A more hopeful America, or just a pipe dream?

At the Republican National Convention last Wednesday, Democratic presidential candidate and Massachusetts Sen. John Kerry took center stage as the whipping boy for keynote speaker Sen. Zell Miller (D-Ga.) and Vice President Dick Cheney. Despite the convention’s theme of “A Safer World and a More Hopeful America,” there wasn’t much optimism in the politicians’ speeches as they tried to paint Kerry as a flip-flopper who is unfit to serve as this nation’s commander-in-chief, implicitly highlighting the dangers our country still faces.

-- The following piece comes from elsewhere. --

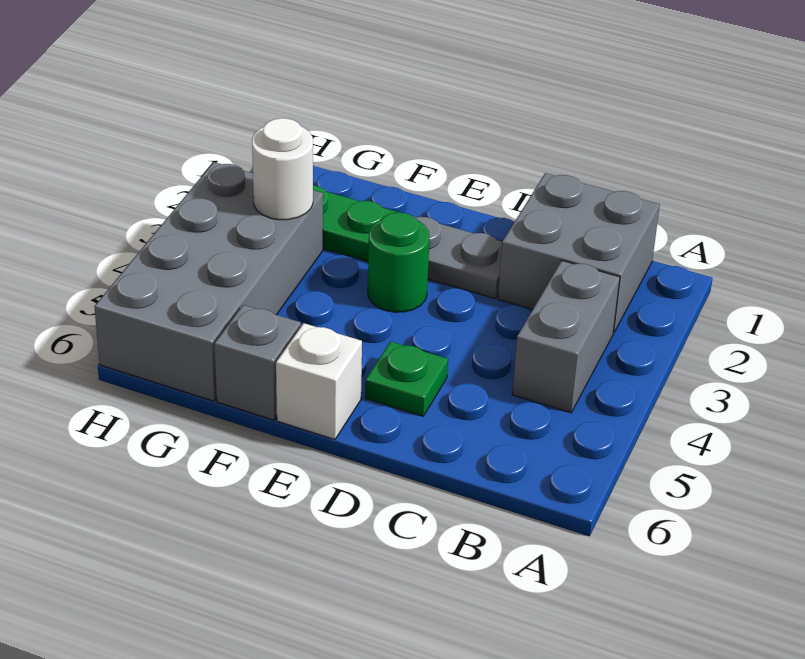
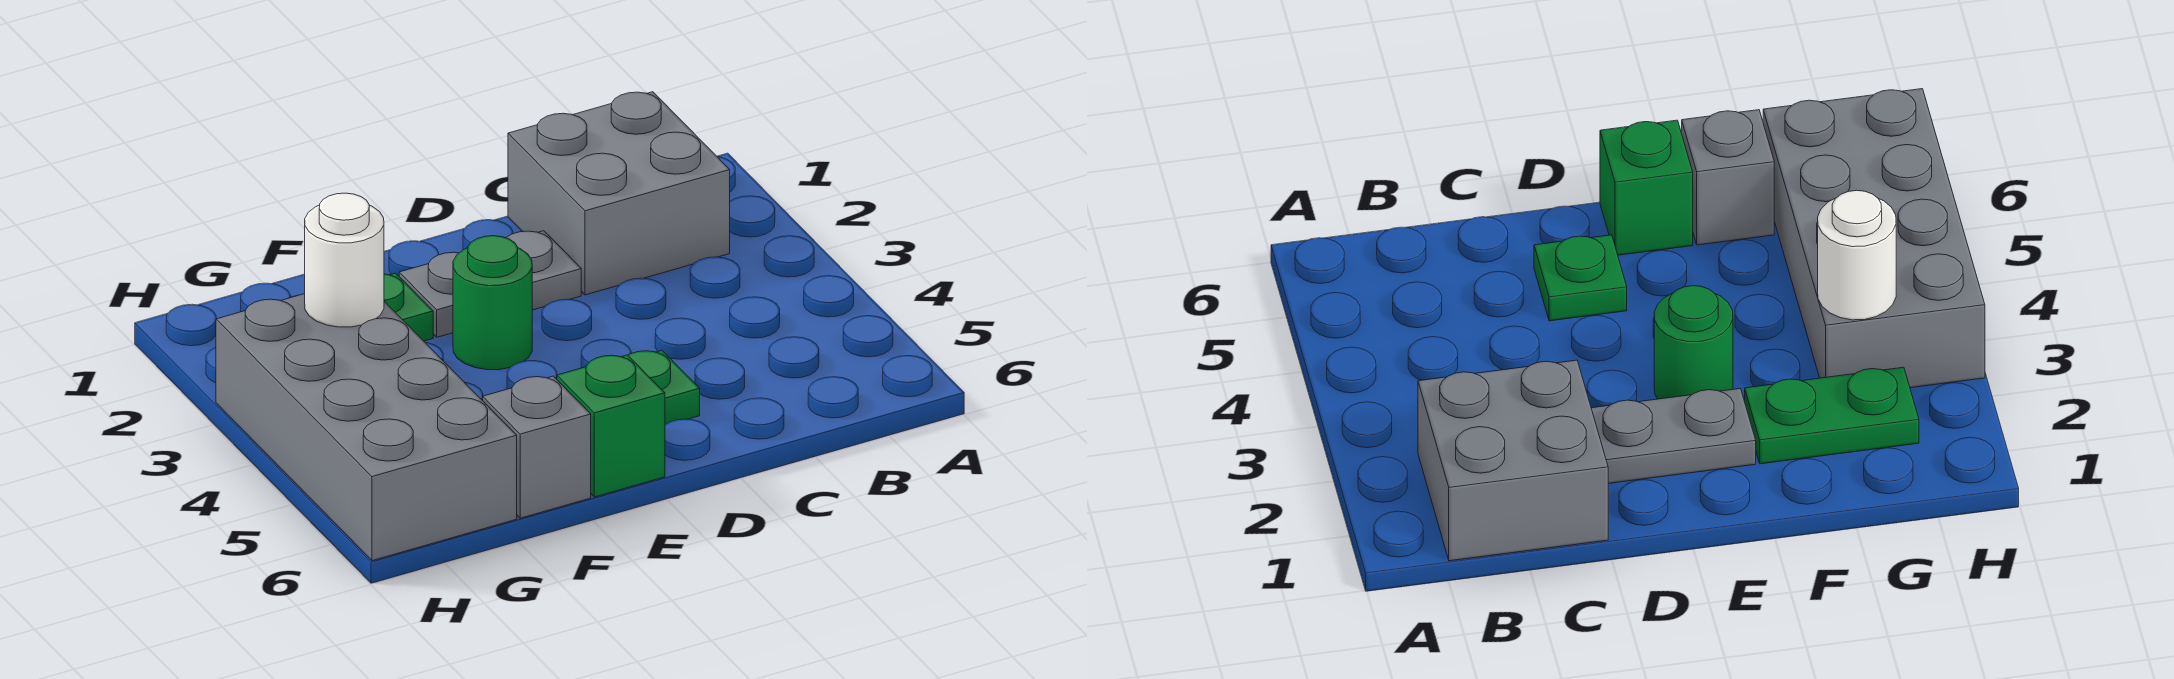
grey 1x2 brick [512,261,620,413] -> none
white 1x1 brick [276,323,362,439] -> green 1x1 brick [557,355,665,497]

The attacks aren’t surprising, given that Bush strategists chose “Steady Leadership in Times of Change” as the campaign’s slogan early on. But the president has flip-flopped on at least one key issue, and that was his promise four years ago to be a “uniter, not a divider.” Democrats, Kerry included, were eager to accept the president’s apparently bipartisan proposals in the first years of his administration. The early glow of bipartisanship soon gave way, however, to Republicans’ stubborn insistence, regardless of the consequences, on keeping trillion-dollar tax cuts that primarily benefit the wealthiest of individuals.

In fact, it was this insistence that caused Kerry to make his now-infamous vote against the $87 billion appropriation for Iraq and Afghanistan. President George W. Bush in his convention speech last Thursday went so far as to accuse Kerry of being “against body armor,” even though it was Senate Democrats like Kerry who fought to make that provision part of the final version. The problem wasn’t body armor; it was our national debt. Kerry supported an amendment that would have paid for the extra spending by repealing a small part of the Bush tax cuts that went to the wealthiest – but Republicans wouldn’t hear of it.

Instead of providing real solutions for the issues facing our nation, Republicans are using Kerry’s votes in the Senate to distort his record and steal his character. Perhaps if Bush had had to vote on some of the things he has done over his four years as president, the public might be more aware that he has been both for and against the creation of the 9/11 commission, for and against full funding of student loans, for and against nation-building, for and against a Department of Homeland Security, and so on. Need I even mention that within the space of last week, our president has said we both can and can’t win the war on terror?

The issues Republicans accuse Kerry of changing positions on, meanwhile, particularly those concerning Bush’s policies, have themselves changed considerably since Congress first approved them. When Kerry first voted for the Iraq war resolution, Bush was promising military action would be a last resort. Instead, the president made the decision to invade before inspectors could finish their work. The decision left key allies behind, increasing the burden on our troops and taxpayers. As Vanessa Kerry said in her VCU appearance last Wednesday, “a quick decision is not a good one.”

In the case of No Child Left Behind, Bush’s education reform package, the funding required to make the bill a success never materialized. Instead of fully funding education, Republicans again chose to keep the part of the tax cuts that benefit the wealthy. The result has been teachers and schools struggling to meet the new requirements of the test without the necessary tools. If Senator Kerry is guilty of anything in this situation, it was trusting President Bush when he said he would fund his education reform. Meanwhile, our states have been left to pay the price.

In 2000, Republicans promised to pay down the national debt, calling the directive “both a sound policy goal and a moral imperative.” But since then, they have suggested that “deficits don’t matter,” choosing consistently instead to reward their wealthy supporters, from the $7 billion no-bid contract in Iraq to eliminating the taxes on stock dividends, a major source of income for people like Bill Gates. What we didn’t hear about at last week’s convention was our record – and growing – national debt, which is letting the wealthy off the hook and leaving us with the bill.

There’s optimism, and then there’s reckless ignorance.